---------- TEXT PROVIDED

= Arthur Rex Knight =

Arthur Rex Knight (9 May 1903 - 12 March 1963), known as Rex Knight, was born in Wilcannia, New South Wales in Australia. He later emigrated to the United Kingdom and became a psychologist.

==Career and education==

Knight graduated in philosophy with First Class honours from the University of Sydney in 1923, and in 1925 he also took a First in Moral Sciences at the University of Cambridge. He worked at the National Institute of Industrial Psychology during 1925–28, first as an investigator, then as assistant to the director, C.S. Myers, and co-editor of the institute's journal. He then spent a year as lecturer in Philosophy and Psychology at the University of St. Andrews, working with Alec Mace. At the University of Aberdeen he was first lecturer, and later reader in psychology. In 1929 he succeeded James L. McIntyre as Anderson Lecturer in Psychology at the University of Aberdeen and was, he commented, "probably the only person north of Dundee in a post in psychology". On the establishment of a chair in the subject, in 1947, Knight became the first Anderson Professor of Psychology. He was President of the British Psychological Society in 1953–54.

--------------------
---------- DATA

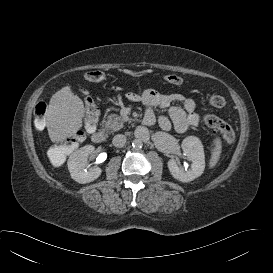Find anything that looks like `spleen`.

--------------------

GIVEN PROBLEM:
Revise the passage of the Rex Knight text that opens with "Arthur Rex Knight (9" and closes with "became a psychologist.", changing "psychologist" to "philosopher".

RESULT:
Arthur Rex Knight (9 May 1903 - 12 March 1963), known as Rex Knight, was born in Wilcannia, New South Wales in Australia. He later emigrated to the United Kingdom and became a philosopher.